_Requirement_: I would like you to transcribe all of the data exactly.

※

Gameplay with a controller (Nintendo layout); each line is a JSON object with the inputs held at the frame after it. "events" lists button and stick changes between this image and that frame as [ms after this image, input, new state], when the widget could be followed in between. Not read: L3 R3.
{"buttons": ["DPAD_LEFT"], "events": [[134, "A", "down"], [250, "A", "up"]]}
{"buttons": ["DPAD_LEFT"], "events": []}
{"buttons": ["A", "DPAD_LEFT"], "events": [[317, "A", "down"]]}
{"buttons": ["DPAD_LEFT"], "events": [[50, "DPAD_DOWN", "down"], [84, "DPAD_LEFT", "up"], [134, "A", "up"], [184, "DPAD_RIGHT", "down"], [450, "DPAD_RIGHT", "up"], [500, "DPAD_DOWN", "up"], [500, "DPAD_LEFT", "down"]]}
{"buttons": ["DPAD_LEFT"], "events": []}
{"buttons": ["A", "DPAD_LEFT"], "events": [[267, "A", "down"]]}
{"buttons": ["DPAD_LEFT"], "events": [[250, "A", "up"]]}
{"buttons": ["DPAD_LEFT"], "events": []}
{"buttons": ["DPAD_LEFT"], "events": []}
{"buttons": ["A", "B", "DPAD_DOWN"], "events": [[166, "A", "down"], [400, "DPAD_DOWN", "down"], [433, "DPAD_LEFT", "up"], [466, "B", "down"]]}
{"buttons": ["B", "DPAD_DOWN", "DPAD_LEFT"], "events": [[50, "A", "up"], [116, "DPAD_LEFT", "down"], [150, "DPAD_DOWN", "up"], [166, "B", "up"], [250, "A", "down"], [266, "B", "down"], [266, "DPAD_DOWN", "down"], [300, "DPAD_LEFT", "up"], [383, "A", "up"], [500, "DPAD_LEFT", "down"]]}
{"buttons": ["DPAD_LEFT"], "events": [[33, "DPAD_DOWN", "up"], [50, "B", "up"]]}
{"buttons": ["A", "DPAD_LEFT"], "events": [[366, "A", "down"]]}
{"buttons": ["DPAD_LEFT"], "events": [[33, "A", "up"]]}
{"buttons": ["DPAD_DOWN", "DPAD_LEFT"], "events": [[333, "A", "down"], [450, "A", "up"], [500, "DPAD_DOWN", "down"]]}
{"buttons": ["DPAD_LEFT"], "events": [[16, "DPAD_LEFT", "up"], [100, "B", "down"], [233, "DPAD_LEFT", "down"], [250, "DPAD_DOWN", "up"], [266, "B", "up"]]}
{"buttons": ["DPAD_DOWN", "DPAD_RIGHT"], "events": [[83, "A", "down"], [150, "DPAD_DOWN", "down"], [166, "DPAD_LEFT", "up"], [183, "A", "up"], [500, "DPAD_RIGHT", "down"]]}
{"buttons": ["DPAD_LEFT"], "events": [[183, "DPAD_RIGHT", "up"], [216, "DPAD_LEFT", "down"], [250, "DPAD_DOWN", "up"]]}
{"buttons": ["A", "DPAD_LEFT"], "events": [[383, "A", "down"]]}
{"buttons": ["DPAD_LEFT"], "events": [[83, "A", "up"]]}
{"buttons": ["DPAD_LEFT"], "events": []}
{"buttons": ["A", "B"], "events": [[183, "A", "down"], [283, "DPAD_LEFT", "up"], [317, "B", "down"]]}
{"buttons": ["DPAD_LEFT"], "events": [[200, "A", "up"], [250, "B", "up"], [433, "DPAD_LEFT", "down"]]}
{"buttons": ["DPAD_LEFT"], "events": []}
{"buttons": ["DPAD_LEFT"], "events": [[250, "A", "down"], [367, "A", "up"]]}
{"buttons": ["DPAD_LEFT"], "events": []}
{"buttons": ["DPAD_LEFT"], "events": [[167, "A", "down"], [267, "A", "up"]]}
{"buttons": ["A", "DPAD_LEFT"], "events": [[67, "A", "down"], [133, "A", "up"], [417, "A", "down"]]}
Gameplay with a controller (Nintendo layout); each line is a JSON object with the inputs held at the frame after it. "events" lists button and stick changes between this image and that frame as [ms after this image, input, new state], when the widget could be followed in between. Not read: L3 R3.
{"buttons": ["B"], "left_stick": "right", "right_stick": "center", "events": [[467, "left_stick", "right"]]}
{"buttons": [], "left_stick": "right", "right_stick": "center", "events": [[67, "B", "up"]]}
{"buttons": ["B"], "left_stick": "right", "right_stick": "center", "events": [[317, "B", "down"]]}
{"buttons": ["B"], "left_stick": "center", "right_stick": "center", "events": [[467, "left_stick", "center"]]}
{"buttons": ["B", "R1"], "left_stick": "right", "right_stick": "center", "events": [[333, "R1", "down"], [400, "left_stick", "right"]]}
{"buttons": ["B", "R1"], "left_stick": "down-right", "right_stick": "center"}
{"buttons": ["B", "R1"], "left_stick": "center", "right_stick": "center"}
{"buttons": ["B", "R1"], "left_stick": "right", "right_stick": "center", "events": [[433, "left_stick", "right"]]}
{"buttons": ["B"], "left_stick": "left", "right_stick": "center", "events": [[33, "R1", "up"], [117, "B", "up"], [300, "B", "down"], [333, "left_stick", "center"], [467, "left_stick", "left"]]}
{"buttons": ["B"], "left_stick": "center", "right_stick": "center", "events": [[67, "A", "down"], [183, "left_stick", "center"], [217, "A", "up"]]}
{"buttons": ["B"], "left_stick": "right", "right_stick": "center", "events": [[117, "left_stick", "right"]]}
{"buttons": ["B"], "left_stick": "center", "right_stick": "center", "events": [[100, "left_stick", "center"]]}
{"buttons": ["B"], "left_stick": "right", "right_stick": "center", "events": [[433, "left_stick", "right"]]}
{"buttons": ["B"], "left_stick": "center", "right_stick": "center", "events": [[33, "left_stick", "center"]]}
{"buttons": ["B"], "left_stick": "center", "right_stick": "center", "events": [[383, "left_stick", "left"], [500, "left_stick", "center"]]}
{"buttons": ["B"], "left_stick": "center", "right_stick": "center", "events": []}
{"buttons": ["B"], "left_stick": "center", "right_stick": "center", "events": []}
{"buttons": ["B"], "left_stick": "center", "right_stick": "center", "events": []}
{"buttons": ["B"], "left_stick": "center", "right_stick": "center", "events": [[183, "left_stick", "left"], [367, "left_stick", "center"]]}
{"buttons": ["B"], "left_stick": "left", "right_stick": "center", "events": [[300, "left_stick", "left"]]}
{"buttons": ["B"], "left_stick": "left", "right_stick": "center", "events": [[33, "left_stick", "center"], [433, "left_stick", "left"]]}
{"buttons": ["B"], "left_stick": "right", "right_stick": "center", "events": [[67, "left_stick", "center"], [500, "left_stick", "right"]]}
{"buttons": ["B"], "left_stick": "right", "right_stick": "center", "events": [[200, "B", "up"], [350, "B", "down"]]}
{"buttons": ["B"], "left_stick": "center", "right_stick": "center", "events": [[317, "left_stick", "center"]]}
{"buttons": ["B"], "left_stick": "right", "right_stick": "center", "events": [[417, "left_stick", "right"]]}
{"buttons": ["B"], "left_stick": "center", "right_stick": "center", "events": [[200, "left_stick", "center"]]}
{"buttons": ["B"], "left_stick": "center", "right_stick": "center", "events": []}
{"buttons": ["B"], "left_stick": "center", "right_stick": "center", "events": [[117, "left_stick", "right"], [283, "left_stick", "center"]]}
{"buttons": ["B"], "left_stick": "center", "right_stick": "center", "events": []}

※

_Answer area_:
Gameplay with a controller (Nintendo layout); each line is a JSON object with the inputs held at the frame after it. "events" lists button and stick changes between this image and that frame as [ms after this image, input, new state], when the widget could be followed in between. Not read: L3 R3.
{"buttons": ["DPAD_LEFT"], "events": [[134, "A", "down"], [250, "A", "up"]]}
{"buttons": ["DPAD_LEFT"], "events": []}
{"buttons": ["A", "DPAD_LEFT"], "events": [[317, "A", "down"]]}
{"buttons": ["DPAD_LEFT"], "events": [[50, "DPAD_DOWN", "down"], [84, "DPAD_LEFT", "up"], [134, "A", "up"], [184, "DPAD_RIGHT", "down"], [450, "DPAD_RIGHT", "up"], [500, "DPAD_DOWN", "up"], [500, "DPAD_LEFT", "down"]]}
{"buttons": ["DPAD_LEFT"], "events": []}
{"buttons": ["A", "DPAD_LEFT"], "events": [[267, "A", "down"]]}
{"buttons": ["DPAD_LEFT"], "events": [[250, "A", "up"]]}
{"buttons": ["DPAD_LEFT"], "events": []}
{"buttons": ["DPAD_LEFT"], "events": []}
{"buttons": ["A", "B", "DPAD_DOWN"], "events": [[166, "A", "down"], [400, "DPAD_DOWN", "down"], [433, "DPAD_LEFT", "up"], [466, "B", "down"]]}
{"buttons": ["B", "DPAD_DOWN", "DPAD_LEFT"], "events": [[50, "A", "up"], [116, "DPAD_LEFT", "down"], [150, "DPAD_DOWN", "up"], [166, "B", "up"], [250, "A", "down"], [266, "B", "down"], [266, "DPAD_DOWN", "down"], [300, "DPAD_LEFT", "up"], [383, "A", "up"], [500, "DPAD_LEFT", "down"]]}
{"buttons": ["DPAD_LEFT"], "events": [[33, "DPAD_DOWN", "up"], [50, "B", "up"]]}
{"buttons": ["A", "DPAD_LEFT"], "events": [[366, "A", "down"]]}
{"buttons": ["DPAD_LEFT"], "events": [[33, "A", "up"]]}
{"buttons": ["DPAD_DOWN", "DPAD_LEFT"], "events": [[333, "A", "down"], [450, "A", "up"], [500, "DPAD_DOWN", "down"]]}
{"buttons": ["DPAD_LEFT"], "events": [[16, "DPAD_LEFT", "up"], [100, "B", "down"], [233, "DPAD_LEFT", "down"], [250, "DPAD_DOWN", "up"], [266, "B", "up"]]}
{"buttons": ["DPAD_DOWN", "DPAD_RIGHT"], "events": [[83, "A", "down"], [150, "DPAD_DOWN", "down"], [166, "DPAD_LEFT", "up"], [183, "A", "up"], [500, "DPAD_RIGHT", "down"]]}
{"buttons": ["DPAD_LEFT"], "events": [[183, "DPAD_RIGHT", "up"], [216, "DPAD_LEFT", "down"], [250, "DPAD_DOWN", "up"]]}
{"buttons": ["A", "DPAD_LEFT"], "events": [[383, "A", "down"]]}
{"buttons": ["DPAD_LEFT"], "events": [[83, "A", "up"]]}
{"buttons": ["DPAD_LEFT"], "events": []}
{"buttons": ["A", "B"], "events": [[183, "A", "down"], [283, "DPAD_LEFT", "up"], [317, "B", "down"]]}
{"buttons": ["DPAD_LEFT"], "events": [[200, "A", "up"], [250, "B", "up"], [433, "DPAD_LEFT", "down"]]}
{"buttons": ["DPAD_LEFT"], "events": []}
{"buttons": ["DPAD_LEFT"], "events": [[250, "A", "down"], [367, "A", "up"]]}
{"buttons": ["DPAD_LEFT"], "events": []}
{"buttons": ["DPAD_LEFT"], "events": [[167, "A", "down"], [267, "A", "up"]]}
{"buttons": ["A", "DPAD_LEFT"], "events": [[67, "A", "down"], [133, "A", "up"], [417, "A", "down"]]}
Gameplay with a controller (Nintendo layout); each line is a JSON object with the inputs held at the frame after it. "events" lists button and stick changes between this image and that frame as [ms after this image, input, new state], when the widget could be followed in between. Not read: L3 R3.
{"buttons": ["B"], "left_stick": "right", "right_stick": "center", "events": [[467, "left_stick", "right"]]}
{"buttons": [], "left_stick": "right", "right_stick": "center", "events": [[67, "B", "up"]]}
{"buttons": ["B"], "left_stick": "right", "right_stick": "center", "events": [[317, "B", "down"]]}
{"buttons": ["B"], "left_stick": "center", "right_stick": "center", "events": [[467, "left_stick", "center"]]}
{"buttons": ["B", "R1"], "left_stick": "right", "right_stick": "center", "events": [[333, "R1", "down"], [400, "left_stick", "right"]]}
{"buttons": ["B", "R1"], "left_stick": "down-right", "right_stick": "center"}
{"buttons": ["B", "R1"], "left_stick": "center", "right_stick": "center"}
{"buttons": ["B", "R1"], "left_stick": "right", "right_stick": "center", "events": [[433, "left_stick", "right"]]}
{"buttons": ["B"], "left_stick": "left", "right_stick": "center", "events": [[33, "R1", "up"], [117, "B", "up"], [300, "B", "down"], [333, "left_stick", "center"], [467, "left_stick", "left"]]}
{"buttons": ["B"], "left_stick": "center", "right_stick": "center", "events": [[67, "A", "down"], [183, "left_stick", "center"], [217, "A", "up"]]}
{"buttons": ["B"], "left_stick": "right", "right_stick": "center", "events": [[117, "left_stick", "right"]]}
{"buttons": ["B"], "left_stick": "center", "right_stick": "center", "events": [[100, "left_stick", "center"]]}
{"buttons": ["B"], "left_stick": "right", "right_stick": "center", "events": [[433, "left_stick", "right"]]}
{"buttons": ["B"], "left_stick": "center", "right_stick": "center", "events": [[33, "left_stick", "center"]]}
{"buttons": ["B"], "left_stick": "center", "right_stick": "center", "events": [[383, "left_stick", "left"], [500, "left_stick", "center"]]}
{"buttons": ["B"], "left_stick": "center", "right_stick": "center", "events": []}
{"buttons": ["B"], "left_stick": "center", "right_stick": "center", "events": []}
{"buttons": ["B"], "left_stick": "center", "right_stick": "center", "events": []}
{"buttons": ["B"], "left_stick": "center", "right_stick": "center", "events": [[183, "left_stick", "left"], [367, "left_stick", "center"]]}
{"buttons": ["B"], "left_stick": "left", "right_stick": "center", "events": [[300, "left_stick", "left"]]}
{"buttons": ["B"], "left_stick": "left", "right_stick": "center", "events": [[33, "left_stick", "center"], [433, "left_stick", "left"]]}
{"buttons": ["B"], "left_stick": "right", "right_stick": "center", "events": [[67, "left_stick", "center"], [500, "left_stick", "right"]]}
{"buttons": ["B"], "left_stick": "right", "right_stick": "center", "events": [[200, "B", "up"], [350, "B", "down"]]}
{"buttons": ["B"], "left_stick": "center", "right_stick": "center", "events": [[317, "left_stick", "center"]]}
{"buttons": ["B"], "left_stick": "right", "right_stick": "center", "events": [[417, "left_stick", "right"]]}
{"buttons": ["B"], "left_stick": "center", "right_stick": "center", "events": [[200, "left_stick", "center"]]}
{"buttons": ["B"], "left_stick": "center", "right_stick": "center", "events": []}
{"buttons": ["B"], "left_stick": "center", "right_stick": "center", "events": [[117, "left_stick", "right"], [283, "left_stick", "center"]]}
{"buttons": ["B"], "left_stick": "center", "right_stick": "center", "events": []}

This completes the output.